Speaker 5 (Cornelia, currently employed in regional logistics, age approximately 39) was the second speaker to characterize the appearance as a “revolt.” He used the word twice. He further characterized the assembled Commissioners as, in his view, “unaccountable to the customer base” — a characterization the chair noted, in his subsequent remarks, was technically inaccurate insofar as the Board is, in fact, popularly elected on the standard Habersham County election cycle.

Speaker 6 (Cornelia, currently a small-business owner of a downtown framing-and-art-supply store, age approximately 47) brought as a visual aid an enlarged 8½-by-11 print of the City of Cornelia’s January 2026 standard quarterly utility bill insert (linked above), specifically the bottom-right corner where the stormwater-fee line item appears. He held the print up for the duration of his three-minute address. He did not, in the address, refer to the print or speak about it directly. He did not explain its purpose.

Speaker 7 (no town of residence given, currently described as “retired,” age not specified but visually estimated at approximately 60) gave the meeting’s most measured remarks. She acknowledged that the fee was, in dollar terms, modest. She acknowledged that the county’s stormwater system required maintenance. She characterized her objection to the fee as “not really about the fee, but about the principle.” She did not specify the principle. She thanked the Commissioners for their service and yielded the remainder of her time.

How The Commissioners Responded

The county chair, at the close of the seventh speaker’s remarks, thanked all seven speakers for their attendance and their input. He noted that the staff recommendation to reaffirm the standing $4.50 quarterly fee was, per the FY2025 Stormwater Management Utility Annual Report’s page 31 fee-adequacy analysis, supported by the county’s standing stormwater-infrastructure-maintenance cost projections through FY2030. He moved the question.
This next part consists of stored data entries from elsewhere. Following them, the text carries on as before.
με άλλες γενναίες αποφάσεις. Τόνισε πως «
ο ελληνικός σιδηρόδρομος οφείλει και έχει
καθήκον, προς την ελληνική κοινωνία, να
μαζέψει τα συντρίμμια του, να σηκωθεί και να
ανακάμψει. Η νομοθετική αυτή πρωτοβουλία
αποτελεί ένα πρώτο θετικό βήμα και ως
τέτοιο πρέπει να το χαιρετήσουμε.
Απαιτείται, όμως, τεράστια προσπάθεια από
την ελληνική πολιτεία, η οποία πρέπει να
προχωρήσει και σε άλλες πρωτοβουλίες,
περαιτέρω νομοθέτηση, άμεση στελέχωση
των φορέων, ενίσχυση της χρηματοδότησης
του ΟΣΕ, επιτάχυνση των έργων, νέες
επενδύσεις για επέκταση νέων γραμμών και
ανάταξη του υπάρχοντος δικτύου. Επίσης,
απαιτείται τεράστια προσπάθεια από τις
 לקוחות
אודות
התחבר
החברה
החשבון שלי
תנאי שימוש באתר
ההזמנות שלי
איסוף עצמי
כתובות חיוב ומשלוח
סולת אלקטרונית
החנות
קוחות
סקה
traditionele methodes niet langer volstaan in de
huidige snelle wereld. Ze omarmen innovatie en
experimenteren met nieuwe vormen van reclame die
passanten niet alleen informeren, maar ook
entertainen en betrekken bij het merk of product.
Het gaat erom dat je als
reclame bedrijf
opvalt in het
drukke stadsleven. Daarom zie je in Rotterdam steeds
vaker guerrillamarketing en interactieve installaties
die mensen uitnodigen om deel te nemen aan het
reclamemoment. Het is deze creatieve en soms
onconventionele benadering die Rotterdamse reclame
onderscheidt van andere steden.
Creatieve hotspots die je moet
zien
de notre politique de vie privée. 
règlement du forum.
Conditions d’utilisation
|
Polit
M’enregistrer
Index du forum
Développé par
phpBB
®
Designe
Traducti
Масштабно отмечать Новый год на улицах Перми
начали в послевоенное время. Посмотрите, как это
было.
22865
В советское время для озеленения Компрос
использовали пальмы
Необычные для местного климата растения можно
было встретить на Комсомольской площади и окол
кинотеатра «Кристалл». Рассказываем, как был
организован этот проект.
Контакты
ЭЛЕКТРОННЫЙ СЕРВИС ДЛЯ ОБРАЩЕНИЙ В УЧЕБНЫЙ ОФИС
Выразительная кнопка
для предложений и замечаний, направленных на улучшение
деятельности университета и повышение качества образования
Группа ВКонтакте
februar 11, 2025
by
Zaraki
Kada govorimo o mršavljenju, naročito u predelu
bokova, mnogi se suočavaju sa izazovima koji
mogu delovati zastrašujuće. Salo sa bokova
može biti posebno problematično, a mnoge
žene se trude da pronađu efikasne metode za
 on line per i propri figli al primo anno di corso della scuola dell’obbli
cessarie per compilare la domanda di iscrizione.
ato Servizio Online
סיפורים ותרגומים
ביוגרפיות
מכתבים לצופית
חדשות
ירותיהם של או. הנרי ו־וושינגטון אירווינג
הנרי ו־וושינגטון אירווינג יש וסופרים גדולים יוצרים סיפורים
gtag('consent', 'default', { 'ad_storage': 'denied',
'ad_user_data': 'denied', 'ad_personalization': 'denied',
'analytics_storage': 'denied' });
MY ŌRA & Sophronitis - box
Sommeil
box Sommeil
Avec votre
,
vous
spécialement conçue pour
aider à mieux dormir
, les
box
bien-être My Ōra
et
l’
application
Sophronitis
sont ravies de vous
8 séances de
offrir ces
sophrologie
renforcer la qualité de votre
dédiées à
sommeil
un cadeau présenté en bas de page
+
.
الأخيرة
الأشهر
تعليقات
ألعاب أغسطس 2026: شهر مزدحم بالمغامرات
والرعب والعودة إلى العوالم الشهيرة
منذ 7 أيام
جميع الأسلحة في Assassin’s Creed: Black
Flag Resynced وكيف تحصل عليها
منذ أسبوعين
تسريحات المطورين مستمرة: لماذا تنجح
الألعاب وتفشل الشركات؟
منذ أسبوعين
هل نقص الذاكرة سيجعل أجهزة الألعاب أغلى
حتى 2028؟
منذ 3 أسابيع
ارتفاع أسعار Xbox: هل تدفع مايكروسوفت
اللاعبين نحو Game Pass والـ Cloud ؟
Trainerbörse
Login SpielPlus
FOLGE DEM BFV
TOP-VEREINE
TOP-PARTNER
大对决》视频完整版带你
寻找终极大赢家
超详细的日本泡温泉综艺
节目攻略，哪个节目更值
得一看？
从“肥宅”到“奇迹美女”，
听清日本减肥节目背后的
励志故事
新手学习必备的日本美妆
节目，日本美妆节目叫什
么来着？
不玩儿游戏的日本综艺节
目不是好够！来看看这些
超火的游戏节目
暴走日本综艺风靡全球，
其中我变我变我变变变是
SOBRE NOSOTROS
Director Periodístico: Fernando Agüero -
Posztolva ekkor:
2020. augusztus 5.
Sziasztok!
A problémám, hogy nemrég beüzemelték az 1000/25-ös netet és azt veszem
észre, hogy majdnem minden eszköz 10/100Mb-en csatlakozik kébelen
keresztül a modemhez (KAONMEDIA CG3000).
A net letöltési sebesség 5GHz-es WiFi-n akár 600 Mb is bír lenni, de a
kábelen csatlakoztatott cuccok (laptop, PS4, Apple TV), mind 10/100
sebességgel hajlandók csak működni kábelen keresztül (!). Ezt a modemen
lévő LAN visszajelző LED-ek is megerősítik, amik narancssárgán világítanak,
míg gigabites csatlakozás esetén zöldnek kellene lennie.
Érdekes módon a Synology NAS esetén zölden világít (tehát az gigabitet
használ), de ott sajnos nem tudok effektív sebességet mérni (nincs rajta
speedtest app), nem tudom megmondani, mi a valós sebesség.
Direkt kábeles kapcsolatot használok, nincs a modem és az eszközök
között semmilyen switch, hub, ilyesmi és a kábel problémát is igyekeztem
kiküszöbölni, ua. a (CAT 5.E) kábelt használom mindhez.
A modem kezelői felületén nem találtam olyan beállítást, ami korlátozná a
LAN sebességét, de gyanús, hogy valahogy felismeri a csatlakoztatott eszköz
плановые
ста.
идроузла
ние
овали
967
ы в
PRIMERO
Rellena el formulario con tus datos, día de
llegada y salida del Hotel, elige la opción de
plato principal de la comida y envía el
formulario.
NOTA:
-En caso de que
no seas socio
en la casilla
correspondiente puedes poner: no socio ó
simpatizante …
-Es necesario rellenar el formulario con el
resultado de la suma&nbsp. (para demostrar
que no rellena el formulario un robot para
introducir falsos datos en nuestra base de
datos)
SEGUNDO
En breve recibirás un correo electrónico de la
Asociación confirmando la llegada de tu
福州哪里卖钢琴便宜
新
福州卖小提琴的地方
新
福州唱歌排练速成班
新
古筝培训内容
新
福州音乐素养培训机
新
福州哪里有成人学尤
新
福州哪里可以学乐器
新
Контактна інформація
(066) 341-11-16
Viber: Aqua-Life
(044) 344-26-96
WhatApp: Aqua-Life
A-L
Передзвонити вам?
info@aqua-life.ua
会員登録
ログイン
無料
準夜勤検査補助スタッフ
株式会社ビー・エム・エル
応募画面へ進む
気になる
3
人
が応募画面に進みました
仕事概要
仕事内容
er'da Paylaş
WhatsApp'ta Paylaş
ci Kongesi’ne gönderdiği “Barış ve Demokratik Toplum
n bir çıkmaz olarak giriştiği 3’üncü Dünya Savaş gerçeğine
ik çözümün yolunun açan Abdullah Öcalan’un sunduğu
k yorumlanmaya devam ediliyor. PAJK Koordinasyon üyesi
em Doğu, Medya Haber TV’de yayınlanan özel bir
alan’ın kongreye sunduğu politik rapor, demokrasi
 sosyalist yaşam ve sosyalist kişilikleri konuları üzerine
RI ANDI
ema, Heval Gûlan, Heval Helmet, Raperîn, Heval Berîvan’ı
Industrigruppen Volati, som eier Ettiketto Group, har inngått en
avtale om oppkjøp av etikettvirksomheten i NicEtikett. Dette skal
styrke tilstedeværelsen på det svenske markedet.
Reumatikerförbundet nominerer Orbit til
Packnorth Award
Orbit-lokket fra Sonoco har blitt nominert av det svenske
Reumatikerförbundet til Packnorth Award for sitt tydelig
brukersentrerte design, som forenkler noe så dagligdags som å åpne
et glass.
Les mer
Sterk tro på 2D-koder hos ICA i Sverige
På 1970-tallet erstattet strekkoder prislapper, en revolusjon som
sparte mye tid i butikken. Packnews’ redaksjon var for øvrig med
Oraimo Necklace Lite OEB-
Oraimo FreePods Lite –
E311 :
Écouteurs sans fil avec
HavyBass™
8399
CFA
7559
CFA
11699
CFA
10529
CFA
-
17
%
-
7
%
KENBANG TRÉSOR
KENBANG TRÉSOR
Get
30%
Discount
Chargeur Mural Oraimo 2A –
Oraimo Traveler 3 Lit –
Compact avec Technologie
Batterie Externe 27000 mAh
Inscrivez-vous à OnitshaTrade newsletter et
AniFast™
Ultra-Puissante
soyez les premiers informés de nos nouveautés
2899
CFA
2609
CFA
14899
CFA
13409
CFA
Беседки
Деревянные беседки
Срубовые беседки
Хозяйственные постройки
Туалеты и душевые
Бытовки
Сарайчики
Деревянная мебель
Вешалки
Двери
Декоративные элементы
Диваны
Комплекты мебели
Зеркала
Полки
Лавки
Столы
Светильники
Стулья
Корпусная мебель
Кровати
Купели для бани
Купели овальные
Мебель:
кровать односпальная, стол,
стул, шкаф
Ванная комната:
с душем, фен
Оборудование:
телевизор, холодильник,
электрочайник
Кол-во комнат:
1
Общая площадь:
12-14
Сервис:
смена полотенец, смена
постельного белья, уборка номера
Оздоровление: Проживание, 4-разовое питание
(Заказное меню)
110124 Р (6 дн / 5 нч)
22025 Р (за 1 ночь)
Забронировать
The reaffirmation passed unanimously, five to zero.

The Habersham County stormwater-management fee will, accordingly, remain at $4.50 per quarter through at least the second quarter of the county’s 2027 fiscal year, when the standing fee-reauthorization rule will require the Board to take the matter up again.

Now Habersham’s Coverage

The Cornelia-based local-news outlet Now Habersham, which has covered the Habersham County BOC since the outlet’s 2014 founding and which represents, in our view, the gold standard of regional coverage in this part of the state, ran a 740-word advance piece on the proposed reaffirmation on March 14 (linked above). That piece, by reporter Margie Williamson, identified the Monday-night reaffirmation as a “routine procedural action”.

Now Habersham’s subsequent coverage of the Monday-night meeting, posted to the outlet’s website at 11:47 p.m. Monday, ran to 410 words and characterized the public-comment period as having been “unusually well-attended.”

The Bavarian Brainrot newsroom commends our colleagues at Now Habersham for their continuous coverage of the Habersham County BOC, and refers any reader interested in additional context on the meeting to that coverage.